Droplet digital PCR of the cfDNAs
A ddPCR Mutation Assay (Bio-Rad, Hercules, CA, USA) was used to select commercially available probes for somatic mutations identified in the cfDNA samples using ddPCR. Two probes were selected to verify whether mutations detected by whole-exome sequencing in the excised sample DNA could be detected in the bile of the same patient. (for KRAS p.G12V: Thermo Fisher Scientific Inc Catalog #: A44177, Assay ID: Hs000000050_rm; for NRAS Q61R: Bio-Rad Laboratories, Inc Catalog #: 10049047, UniqueAssayID: dHsaMDS882187944), and ddPCR was performed using the QX200 AutoDG Droplet Digital PCR IVD system (Bio-Rad). Subsequently, 9.9 μL of the eluted cfDNA solution (average DNA content = 23.3 ng) was used for each ddPCR in a quadlicate manner for each assay points. Genomic DNA was extracted as previously described 15. The total reaction volume was 22 μL (20,000 drops were generated). The PCR conditions were as follows: initial denaturation at 95°C for 10 min; 40 cycle steps at 94°C for 30 s and 55°C or 60°C for 1 min; and final denaturation at 98°C for 10 min for enzyme deactivation. The probe fluorophores were FAM/HEX or VIC, and wild-type and mutant copy numbers were measured. All ddPCR reactions were performed at least twice. Allele frequencies were calculated using Quanta Software (Bio-Rad) according to the manufacturer’s instructions. Because the plasma cfDNAs were scarcely obtained and we used up to the cfDNA for construction of libraries of multi-gene panels, we could not test the plasma cfDNA with ddPCR. The results of plasma multi-gene panel liquid biopsies will be described elsewhere.

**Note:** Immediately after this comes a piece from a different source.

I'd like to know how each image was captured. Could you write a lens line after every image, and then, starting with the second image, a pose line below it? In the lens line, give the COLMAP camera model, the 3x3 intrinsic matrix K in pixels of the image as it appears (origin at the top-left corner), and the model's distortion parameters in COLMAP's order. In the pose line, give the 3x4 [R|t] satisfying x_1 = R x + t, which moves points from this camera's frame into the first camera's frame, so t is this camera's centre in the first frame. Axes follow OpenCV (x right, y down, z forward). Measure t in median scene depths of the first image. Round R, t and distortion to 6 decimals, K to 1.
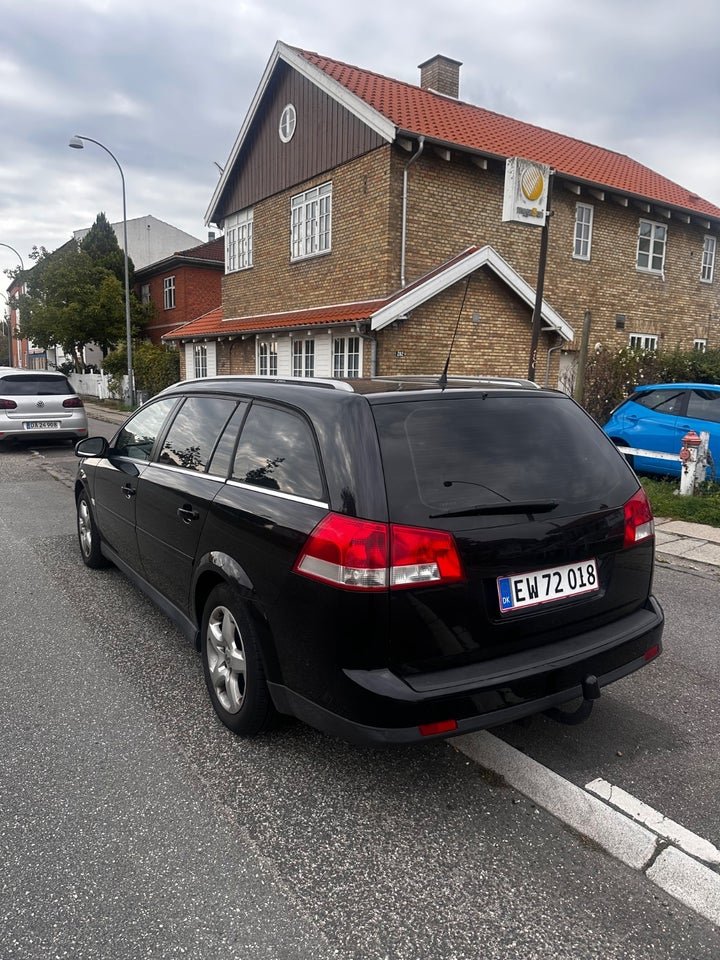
lens RADIAL K [[666.2, 0, 357.7], [0, 666.2, 498.0], [0, 0, 1]] dist [0.001072, -0.000588]
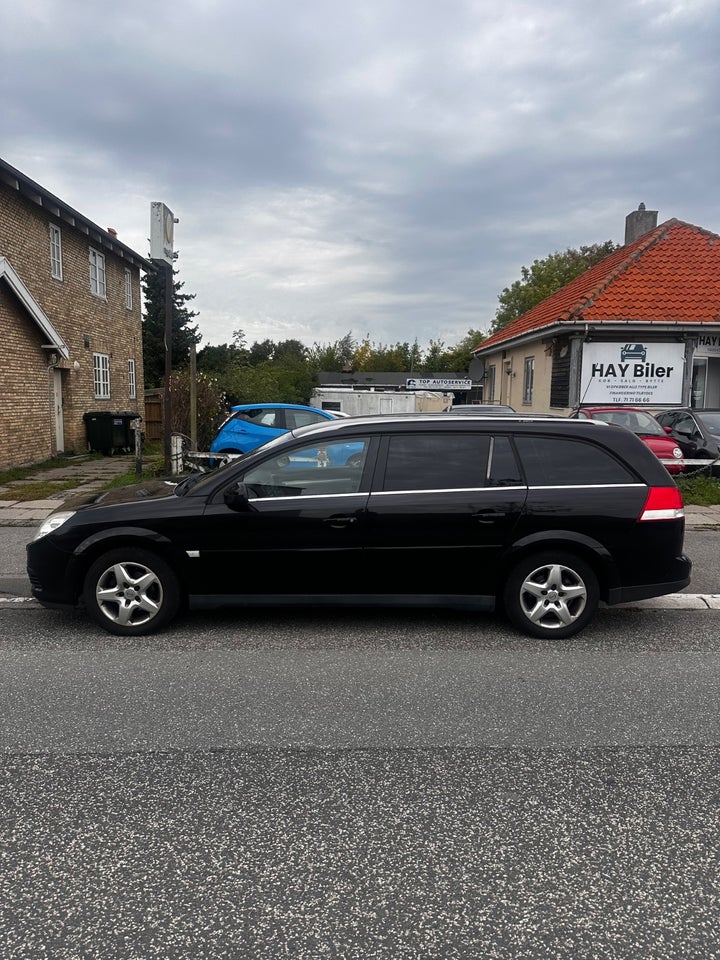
lens RADIAL K [[673.6, 0, 360.0], [0, 673.6, 480.0], [0, 0, 1]] dist [0.004084, 0.000396]
pose [[0.538097, -0.114209, 0.835109, -1.939203], [0.146283, 0.988396, 0.040916, -0.186095], [-0.830092, 0.100146, 0.548560, 0.516072]]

Sanger sequencing of cfDNA in the bile
We performed Sanger sequencing of the PCR amplicons at exon 5 of the TP53 gene for three cases (H21_10688_26, p.H179L; H22_161_19, p.P151R; and H23_1363_21, p.C135F) to confirm whether bile cfDNA included tumor-derived cfDNA. The primers for amplicon sequencing were as follows: TP53hg19_chr17_7578593F, 5′-GCCCTGACTTTCAACTCTGTCTC-3′ and TP53hg19_chr17_7578120R, 5′-GGCCACTGACAACCACCCTTAACC-3′ for exons 5 and 6. Sequencing analyses were performed by Fillgen (Nagoya, Japan).